**THE PROBLEM:** Return every one of the lines below with no changes at all.
(DATA IN THIS EXERCISE Opens)
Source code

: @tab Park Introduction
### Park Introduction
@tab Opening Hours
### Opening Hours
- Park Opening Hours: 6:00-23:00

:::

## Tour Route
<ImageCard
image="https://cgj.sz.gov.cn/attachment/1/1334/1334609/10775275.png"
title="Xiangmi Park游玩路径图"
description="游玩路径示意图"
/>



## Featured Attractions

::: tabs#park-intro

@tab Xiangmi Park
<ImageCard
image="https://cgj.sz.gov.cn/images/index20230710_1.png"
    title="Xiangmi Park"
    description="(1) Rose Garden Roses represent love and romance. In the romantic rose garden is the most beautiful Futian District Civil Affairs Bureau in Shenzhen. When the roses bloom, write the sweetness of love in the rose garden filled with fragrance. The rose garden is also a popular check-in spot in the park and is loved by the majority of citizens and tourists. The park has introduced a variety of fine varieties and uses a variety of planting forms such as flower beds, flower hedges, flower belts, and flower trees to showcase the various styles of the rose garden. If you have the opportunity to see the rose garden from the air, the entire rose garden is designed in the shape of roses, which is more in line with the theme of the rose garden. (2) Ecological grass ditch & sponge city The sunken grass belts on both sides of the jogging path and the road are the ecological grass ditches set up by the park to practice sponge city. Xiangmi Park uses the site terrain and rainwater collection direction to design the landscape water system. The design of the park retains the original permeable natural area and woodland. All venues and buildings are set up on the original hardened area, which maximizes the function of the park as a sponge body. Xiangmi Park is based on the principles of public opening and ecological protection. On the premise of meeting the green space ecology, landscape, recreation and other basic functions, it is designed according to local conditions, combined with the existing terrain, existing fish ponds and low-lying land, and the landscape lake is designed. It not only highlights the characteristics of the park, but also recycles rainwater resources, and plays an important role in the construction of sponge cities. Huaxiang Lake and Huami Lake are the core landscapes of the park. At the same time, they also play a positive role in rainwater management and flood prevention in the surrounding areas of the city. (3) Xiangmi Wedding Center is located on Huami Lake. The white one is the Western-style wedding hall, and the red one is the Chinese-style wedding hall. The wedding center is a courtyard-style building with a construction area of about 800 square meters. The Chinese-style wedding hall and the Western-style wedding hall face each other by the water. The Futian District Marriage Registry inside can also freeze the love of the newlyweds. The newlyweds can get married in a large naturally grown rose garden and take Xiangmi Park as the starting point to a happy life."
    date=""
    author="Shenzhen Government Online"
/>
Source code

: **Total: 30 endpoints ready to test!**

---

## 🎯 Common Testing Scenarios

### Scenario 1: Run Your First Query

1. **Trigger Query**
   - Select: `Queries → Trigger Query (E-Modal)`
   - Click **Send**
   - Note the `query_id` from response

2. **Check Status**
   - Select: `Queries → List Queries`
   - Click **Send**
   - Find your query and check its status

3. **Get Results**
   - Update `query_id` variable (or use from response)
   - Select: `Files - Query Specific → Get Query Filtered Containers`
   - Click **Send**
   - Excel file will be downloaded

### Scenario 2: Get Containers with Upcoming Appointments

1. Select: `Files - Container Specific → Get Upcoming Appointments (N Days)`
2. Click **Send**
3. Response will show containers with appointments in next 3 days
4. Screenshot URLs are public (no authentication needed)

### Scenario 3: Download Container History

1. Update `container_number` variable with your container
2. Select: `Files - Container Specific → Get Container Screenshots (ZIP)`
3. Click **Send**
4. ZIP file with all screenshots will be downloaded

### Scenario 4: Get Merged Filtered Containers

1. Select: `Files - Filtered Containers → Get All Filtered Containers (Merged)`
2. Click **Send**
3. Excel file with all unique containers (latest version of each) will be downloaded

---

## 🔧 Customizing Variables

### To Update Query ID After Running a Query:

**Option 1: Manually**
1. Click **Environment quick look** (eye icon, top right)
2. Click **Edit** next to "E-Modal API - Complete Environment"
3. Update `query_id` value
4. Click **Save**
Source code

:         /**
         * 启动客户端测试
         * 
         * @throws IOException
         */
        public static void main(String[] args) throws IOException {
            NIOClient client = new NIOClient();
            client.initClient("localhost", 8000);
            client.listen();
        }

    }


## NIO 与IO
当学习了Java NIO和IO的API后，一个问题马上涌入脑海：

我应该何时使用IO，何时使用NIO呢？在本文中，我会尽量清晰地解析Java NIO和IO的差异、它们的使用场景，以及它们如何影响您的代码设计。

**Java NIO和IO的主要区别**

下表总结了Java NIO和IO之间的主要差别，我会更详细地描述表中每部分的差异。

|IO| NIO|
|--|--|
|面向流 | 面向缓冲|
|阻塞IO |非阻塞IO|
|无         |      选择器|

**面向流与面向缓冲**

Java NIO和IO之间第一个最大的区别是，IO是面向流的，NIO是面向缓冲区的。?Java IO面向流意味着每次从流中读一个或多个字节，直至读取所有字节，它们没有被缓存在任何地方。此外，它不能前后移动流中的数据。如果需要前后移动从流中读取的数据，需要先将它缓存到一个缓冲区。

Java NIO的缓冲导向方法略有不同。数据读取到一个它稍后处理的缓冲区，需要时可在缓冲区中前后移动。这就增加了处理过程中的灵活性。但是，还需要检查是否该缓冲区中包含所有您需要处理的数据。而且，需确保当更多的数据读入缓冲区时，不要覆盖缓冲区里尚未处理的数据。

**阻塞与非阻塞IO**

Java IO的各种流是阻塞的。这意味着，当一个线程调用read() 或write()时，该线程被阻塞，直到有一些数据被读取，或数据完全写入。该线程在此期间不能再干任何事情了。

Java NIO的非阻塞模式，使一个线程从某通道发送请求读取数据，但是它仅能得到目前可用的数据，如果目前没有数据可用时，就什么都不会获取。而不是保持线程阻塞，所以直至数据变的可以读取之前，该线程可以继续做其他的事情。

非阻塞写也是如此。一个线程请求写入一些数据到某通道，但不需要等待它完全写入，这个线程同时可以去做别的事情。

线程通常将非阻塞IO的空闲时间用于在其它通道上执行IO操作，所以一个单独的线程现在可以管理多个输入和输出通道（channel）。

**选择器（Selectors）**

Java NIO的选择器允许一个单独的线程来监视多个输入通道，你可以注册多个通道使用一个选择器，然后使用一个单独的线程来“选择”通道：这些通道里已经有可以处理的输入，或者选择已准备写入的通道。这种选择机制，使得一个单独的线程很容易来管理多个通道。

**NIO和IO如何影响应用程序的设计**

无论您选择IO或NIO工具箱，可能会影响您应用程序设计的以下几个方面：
(DATA IN THIS EXERCISE Closes)
**TASK RESPONSE:**
Source code

: @tab Park Introduction
### Park Introduction
@tab Opening Hours
### Opening Hours
- Park Opening Hours: 6:00-23:00

:::

## Tour Route
<ImageCard
image="https://cgj.sz.gov.cn/attachment/1/1334/1334609/10775275.png"
title="Xiangmi Park游玩路径图"
description="游玩路径示意图"
/>



## Featured Attractions

::: tabs#park-intro

@tab Xiangmi Park
<ImageCard
image="https://cgj.sz.gov.cn/images/index20230710_1.png"
    title="Xiangmi Park"
    description="(1) Rose Garden Roses represent love and romance. In the romantic rose garden is the most beautiful Futian District Civil Affairs Bureau in Shenzhen. When the roses bloom, write the sweetness of love in the rose garden filled with fragrance. The rose garden is also a popular check-in spot in the park and is loved by the majority of citizens and tourists. The park has introduced a variety of fine varieties and uses a variety of planting forms such as flower beds, flower hedges, flower belts, and flower trees to showcase the various styles of the rose garden. If you have the opportunity to see the rose garden from the air, the entire rose garden is designed in the shape of roses, which is more in line with the theme of the rose garden. (2) Ecological grass ditch & sponge city The sunken grass belts on both sides of the jogging path and the road are the ecological grass ditches set up by the park to practice sponge city. Xiangmi Park uses the site terrain and rainwater collection direction to design the landscape water system. The design of the park retains the original permeable natural area and woodland. All venues and buildings are set up on the original hardened area, which maximizes the function of the park as a sponge body. Xiangmi Park is based on the principles of public opening and ecological protection. On the premise of meeting the green space ecology, landscape, recreation and other basic functions, it is designed according to local conditions, combined with the existing terrain, existing fish ponds and low-lying land, and the landscape lake is designed. It not only highlights the characteristics of the park, but also recycles rainwater resources, and plays an important role in the construction of sponge cities. Huaxiang Lake and Huami Lake are the core landscapes of the park. At the same time, they also play a positive role in rainwater management and flood prevention in the surrounding areas of the city. (3) Xiangmi Wedding Center is located on Huami Lake. The white one is the Western-style wedding hall, and the red one is the Chinese-style wedding hall. The wedding center is a courtyard-style building with a construction area of about 800 square meters. The Chinese-style wedding hall and the Western-style wedding hall face each other by the water. The Futian District Marriage Registry inside can also freeze the love of the newlyweds. The newlyweds can get married in a large naturally grown rose garden and take Xiangmi Park as the starting point to a happy life."
    date=""
    author="Shenzhen Government Online"
/>
Source code

: **Total: 30 endpoints ready to test!**

---

## 🎯 Common Testing Scenarios

### Scenario 1: Run Your First Query

1. **Trigger Query**
   - Select: `Queries → Trigger Query (E-Modal)`
   - Click **Send**
   - Note the `query_id` from response

2. **Check Status**
   - Select: `Queries → List Queries`
   - Click **Send**
   - Find your query and check its status

3. **Get Results**
   - Update `query_id` variable (or use from response)
   - Select: `Files - Query Specific → Get Query Filtered Containers`
   - Click **Send**
   - Excel file will be downloaded

### Scenario 2: Get Containers with Upcoming Appointments

1. Select: `Files - Container Specific → Get Upcoming Appointments (N Days)`
2. Click **Send**
3. Response will show containers with appointments in next 3 days
4. Screenshot URLs are public (no authentication needed)

### Scenario 3: Download Container History

1. Update `container_number` variable with your container
2. Select: `Files - Container Specific → Get Container Screenshots (ZIP)`
3. Click **Send**
4. ZIP file with all screenshots will be downloaded

### Scenario 4: Get Merged Filtered Containers

1. Select: `Files - Filtered Containers → Get All Filtered Containers (Merged)`
2. Click **Send**
3. Excel file with all unique containers (latest version of each) will be downloaded

---

## 🔧 Customizing Variables

### To Update Query ID After Running a Query:

**Option 1: Manually**
1. Click **Environment quick look** (eye icon, top right)
2. Click **Edit** next to "E-Modal API - Complete Environment"
3. Update `query_id` value
4. Click **Save**
Source code

:         /**
         * 启动客户端测试
         * 
         * @throws IOException
         */
        public static void main(String[] args) throws IOException {
            NIOClient client = new NIOClient();
            client.initClient("localhost", 8000);
            client.listen();
        }

    }


## NIO 与IO
当学习了Java NIO和IO的API后，一个问题马上涌入脑海：

我应该何时使用IO，何时使用NIO呢？在本文中，我会尽量清晰地解析Java NIO和IO的差异、它们的使用场景，以及它们如何影响您的代码设计。

**Java NIO和IO的主要区别**

下表总结了Java NIO和IO之间的主要差别，我会更详细地描述表中每部分的差异。

|IO| NIO|
|--|--|
|面向流 | 面向缓冲|
|阻塞IO |非阻塞IO|
|无         |      选择器|

**面向流与面向缓冲**

Java NIO和IO之间第一个最大的区别是，IO是面向流的，NIO是面向缓冲区的。?Java IO面向流意味着每次从流中读一个或多个字节，直至读取所有字节，它们没有被缓存在任何地方。此外，它不能前后移动流中的数据。如果需要前后移动从流中读取的数据，需要先将它缓存到一个缓冲区。

Java NIO的缓冲导向方法略有不同。数据读取到一个它稍后处理的缓冲区，需要时可在缓冲区中前后移动。这就增加了处理过程中的灵活性。但是，还需要检查是否该缓冲区中包含所有您需要处理的数据。而且，需确保当更多的数据读入缓冲区时，不要覆盖缓冲区里尚未处理的数据。

**阻塞与非阻塞IO**

Java IO的各种流是阻塞的。这意味着，当一个线程调用read() 或write()时，该线程被阻塞，直到有一些数据被读取，或数据完全写入。该线程在此期间不能再干任何事情了。

Java NIO的非阻塞模式，使一个线程从某通道发送请求读取数据，但是它仅能得到目前可用的数据，如果目前没有数据可用时，就什么都不会获取。而不是保持线程阻塞，所以直至数据变的可以读取之前，该线程可以继续做其他的事情。

非阻塞写也是如此。一个线程请求写入一些数据到某通道，但不需要等待它完全写入，这个线程同时可以去做别的事情。

线程通常将非阻塞IO的空闲时间用于在其它通道上执行IO操作，所以一个单独的线程现在可以管理多个输入和输出通道（channel）。

**选择器（Selectors）**

Java NIO的选择器允许一个单独的线程来监视多个输入通道，你可以注册多个通道使用一个选择器，然后使用一个单独的线程来“选择”通道：这些通道里已经有可以处理的输入，或者选择已准备写入的通道。这种选择机制，使得一个单独的线程很容易来管理多个通道。

**NIO和IO如何影响应用程序的设计**

无论您选择IO或NIO工具箱，可能会影响您应用程序设计的以下几个方面：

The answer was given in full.